We've discussed bout this. Here is the final position:
<<
Date: Mon, 25 Feb 2002 11:40:47 +0000
From: Richard Frith-Macdonald <richard@brainstorm.co.uk>
Subject: Re: Re[2]: KeyValueCoding (was Recent key-value encoding changes to
NSObject.)
To: mguesdon@oxymium.net
On Monday, February 25, 2002, at 10:17 AM, Manuel Guesdon wrote:
>
> I would agree but concerning NSArray compute..., I think it's closely
> related to it's valueForKey:
> http://developer.apple.com/techpubs/webobjects/Reference/Javadoc/com/webobjects/
> foundation/NSArray.html#valueForKey(java.lang.String)
> <<
> public Object valueForKey(String key)
> Conformance to the NSKeyValueCoding interface. NSArray's
> implementation is more complex than the default:
> * If key indicates an operation that doesn't require an
> argument, valueForKey performs the operation and returns the result.
> key indicates an operation if its first character is "@". For example,
> if key is "@count", valueForKey invokes compute on the "count"
> operator. This has the effect of computing and returning the number of
> elements in the receiver. Don't use valueForKey for operations that
> take arguments; instead use valueForKeyPath.
> * For keys which do not begin with "@", valueForKey creates a
> new array with the same number of elements as this array. For each
> element, the corresponding element in the new array is the result of
> invoking valueForKeyPath with key as the key path on the element. For
> example, if key is "firstName", this method returns an array containing
> the firstName values for each of the array's elements. The key argument
> can be a key path of the form relationship.property. For example,
> "department.name". valueForKey replaces null values with an instance of
> NSKeyValueCoding.Null.
>>>
>
> What do you think ?
I think that you are talking about webobjects specific behavior. You
can tell this by the fact that this
is only documented in the webobjects documentation, and the fact that it
doesn't work like this in MacOS-X
(I checked by running a test program on MacOS-X 10.1.3).
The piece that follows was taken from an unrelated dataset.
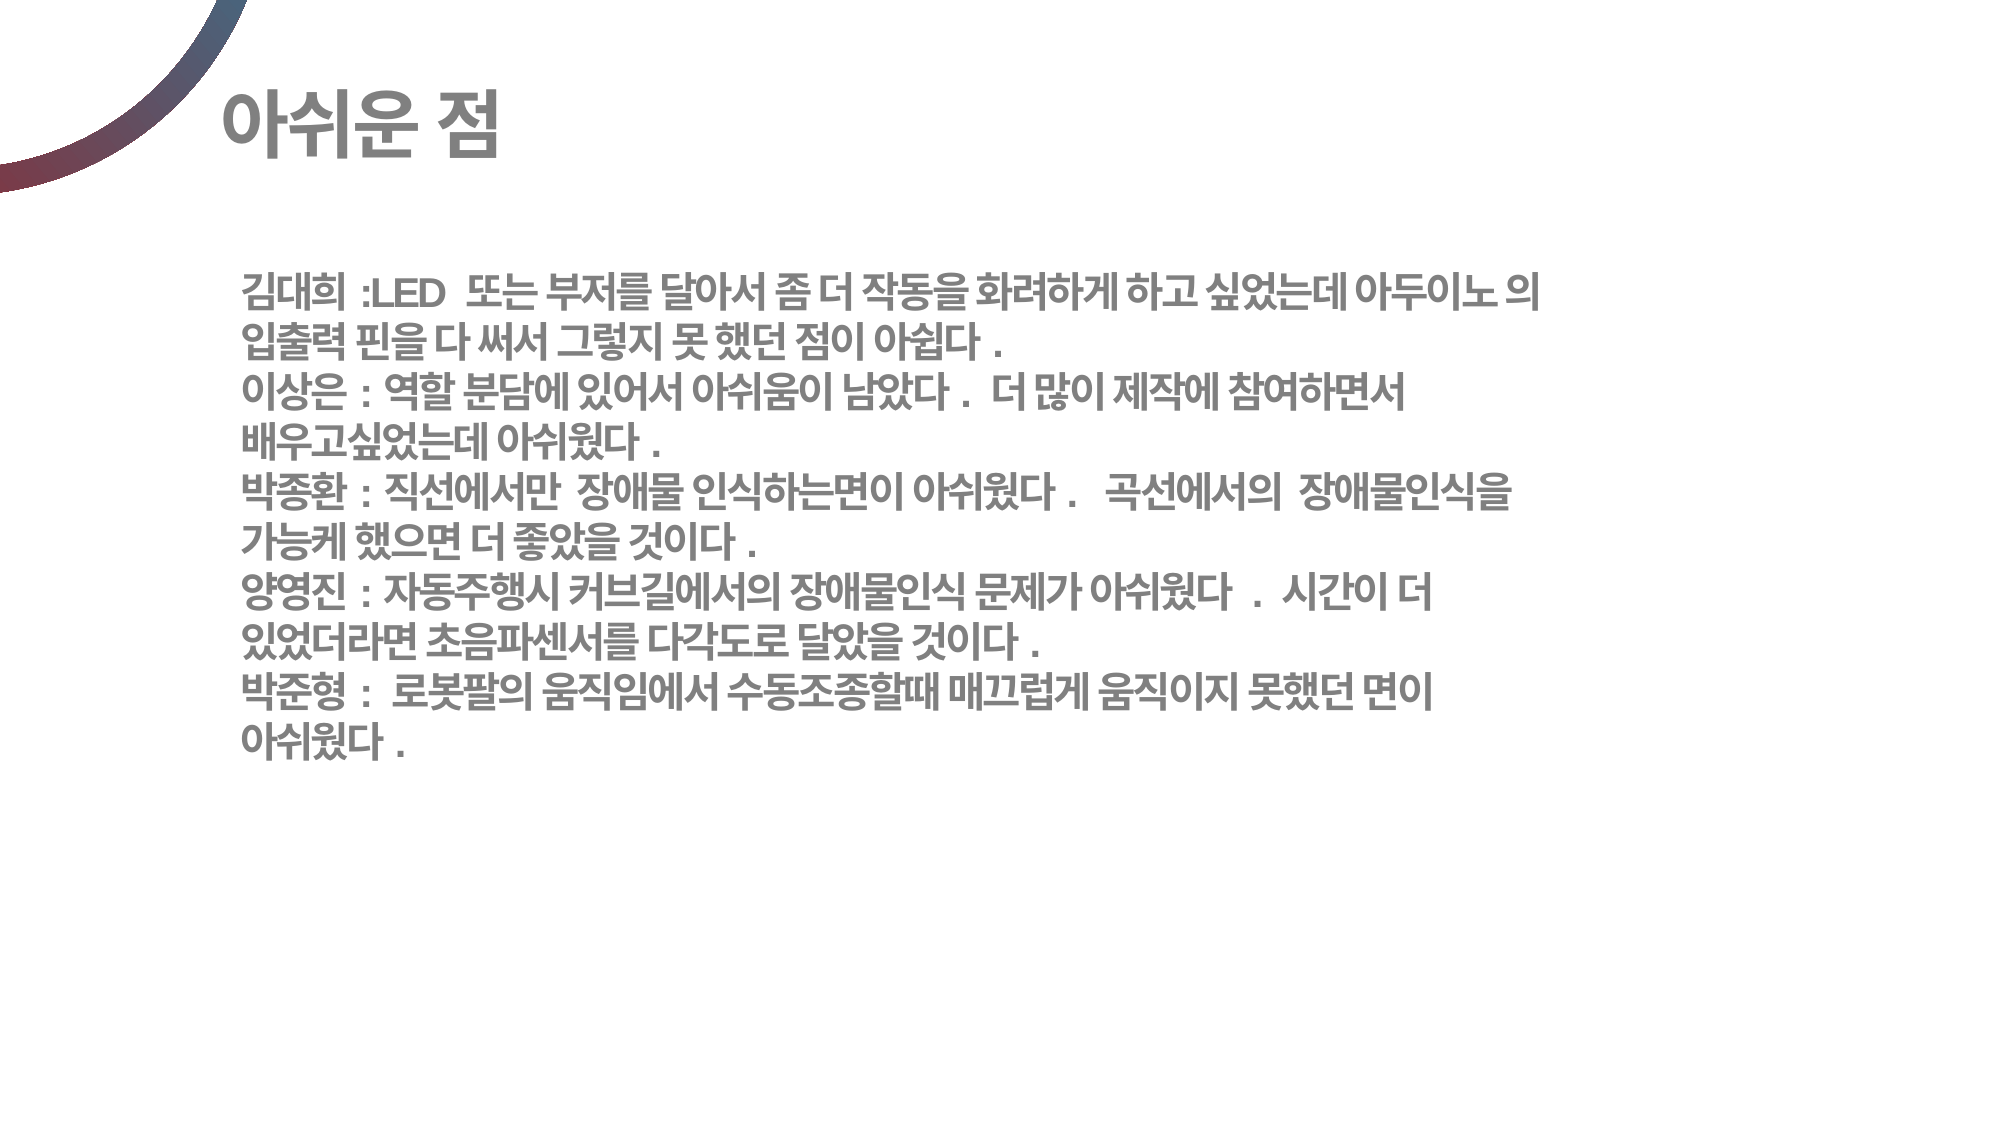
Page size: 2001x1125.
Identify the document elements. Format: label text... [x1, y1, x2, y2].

text_box [0, 0, 248, 194]
text_box 김대희:LED 또는 부저를 달아서 좀 더 작동을 화려하게 하고 싶었는데 아두이노 의 입출력 핀을 다 써서 그렇지 못 했던 점이 아쉽다. 이상은:역할 분담에 있어서 아쉬움이 남았다. 더 많이 제작에 참여하면서 배우고싶었는데 아쉬웠다. 박종환:직선에서만 장애물 인식하는면이 아쉬웠다. 곡선에서의 장애물인식을 가능케 했으면 더 좋았을 것이다. 양영진:자동주행시 커브길에서의 장애물인식 문제가 아쉬웠다 . 시간이 더 있었더라면 초음파센서를 다각도로 달았을 것이다. 박준형: 로봇팔의 움직임에서 수동조종할때 매끄럽게 움직이지 못했던 면이 아쉬웠다. [225, 258, 1596, 774]
text_box 아쉬운 점 [205, 69, 521, 175]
It looks to me like most (if not all) of the methods in your source file
are webobjects specific ones
which are not present in the apple Foundation.
>>
and
<<
Date: Sun, 24 Feb 2002 16:18:12 +0000
From: Richard Frith-Macdonald <richard@brainstorm.co.uk>
Subject: Re: EOKeyValueCoding
...
I think this means the basic KVC stuff should be in the base library,
with webobjects extensions in gsweb
and eof extensions in gdl2.
...
>>
In gdl2, the value returned is an array ofvalues resulting of calling
valueForKey: on each object of the array
except for functions (keys beginning with @) and 'count' key.